The reply should contain the full listing exactly as written and no pictures at all.

COLLECTED MATERIAL:
= = = = =

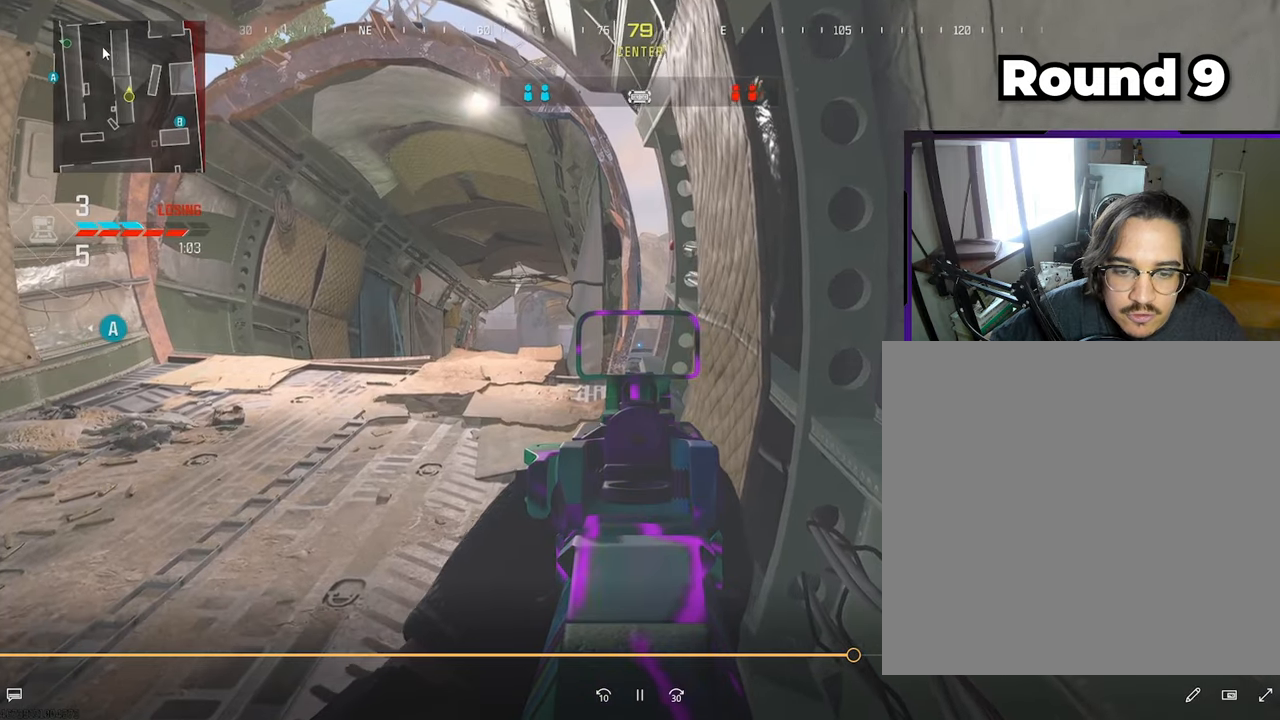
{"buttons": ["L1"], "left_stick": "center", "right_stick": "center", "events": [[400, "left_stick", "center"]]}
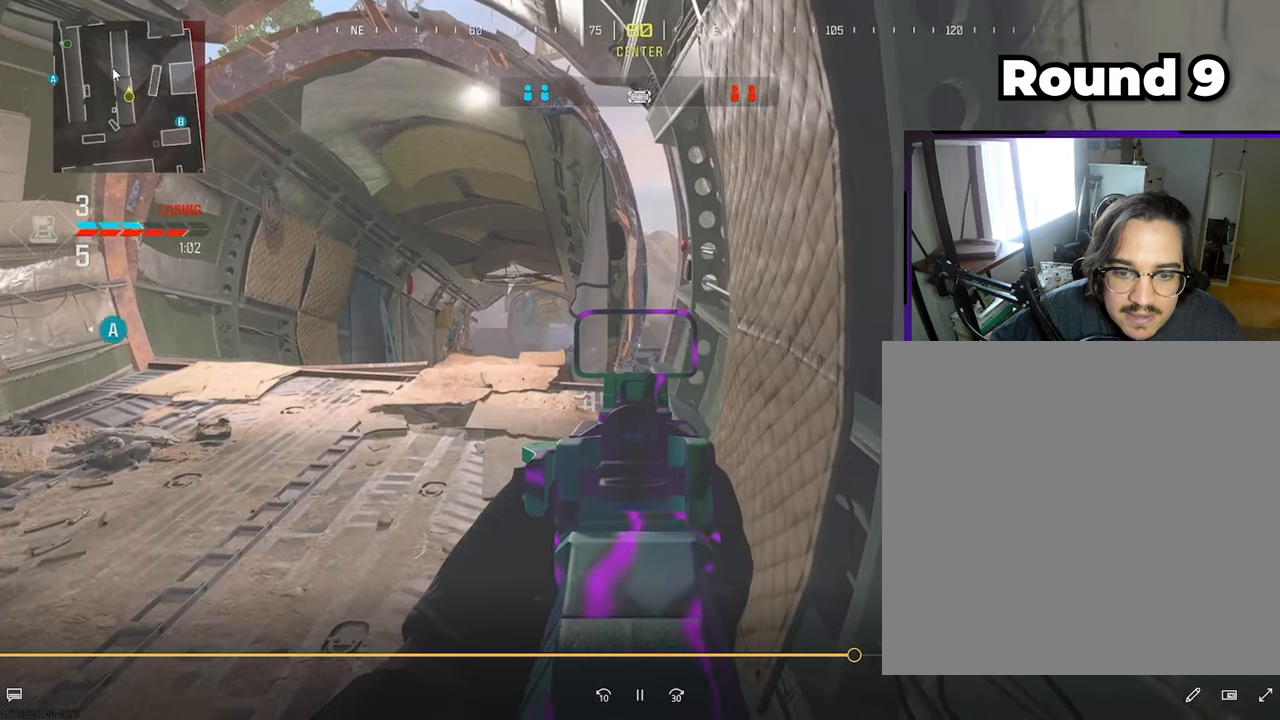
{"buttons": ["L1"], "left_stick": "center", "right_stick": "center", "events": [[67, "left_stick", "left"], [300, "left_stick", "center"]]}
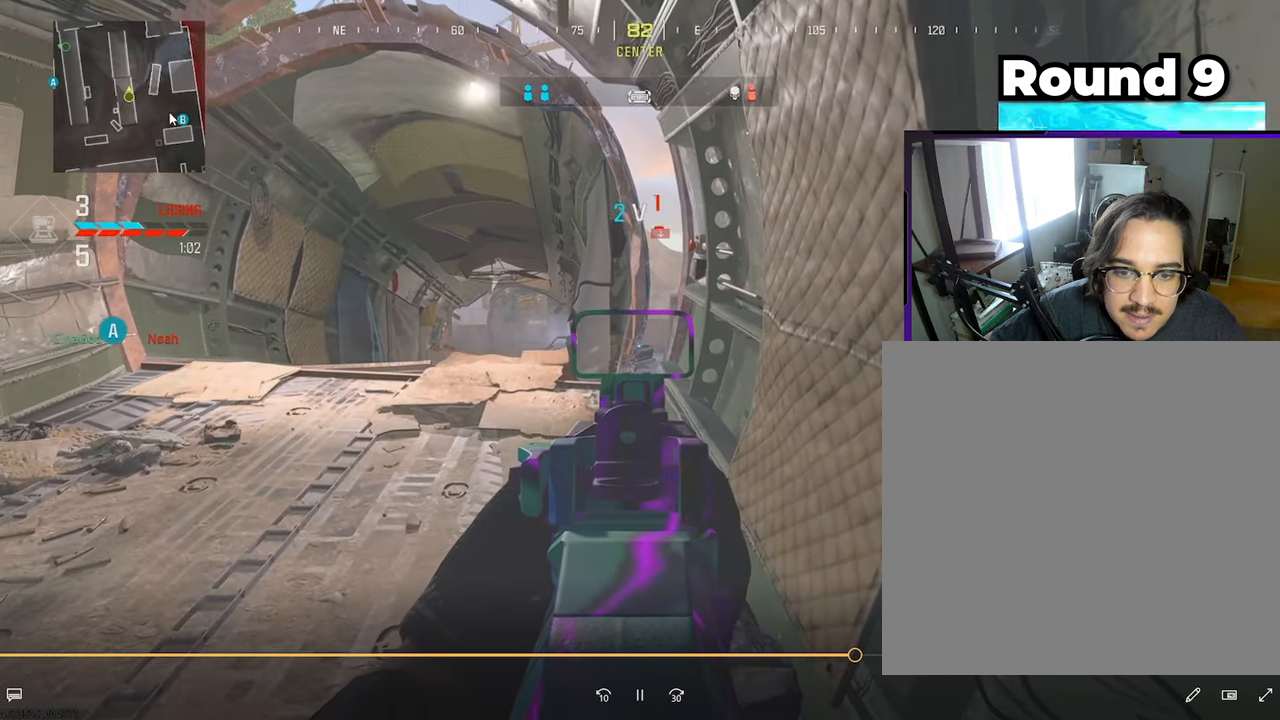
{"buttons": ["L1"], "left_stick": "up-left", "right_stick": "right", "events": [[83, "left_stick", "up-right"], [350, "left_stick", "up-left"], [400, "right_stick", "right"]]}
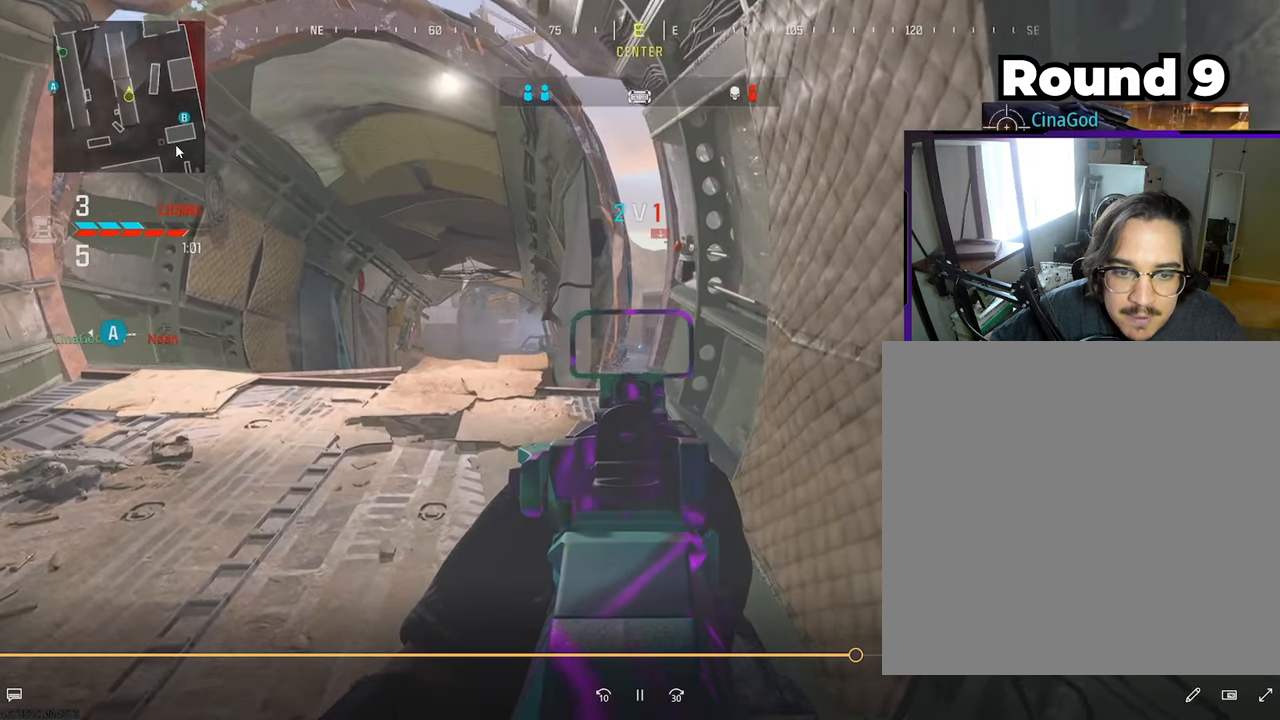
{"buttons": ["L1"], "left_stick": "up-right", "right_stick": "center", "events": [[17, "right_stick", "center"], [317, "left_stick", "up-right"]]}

= = = = =

EXPECTED OUTPUT:
{"buttons": ["L1"], "left_stick": "center", "right_stick": "center", "events": [[400, "left_stick", "center"]]}
{"buttons": ["L1"], "left_stick": "center", "right_stick": "center", "events": [[67, "left_stick", "left"], [300, "left_stick", "center"]]}
{"buttons": ["L1"], "left_stick": "up-left", "right_stick": "right", "events": [[83, "left_stick", "up-right"], [350, "left_stick", "up-left"], [400, "right_stick", "right"]]}
{"buttons": ["L1"], "left_stick": "up-right", "right_stick": "center", "events": [[17, "right_stick", "center"], [317, "left_stick", "up-right"]]}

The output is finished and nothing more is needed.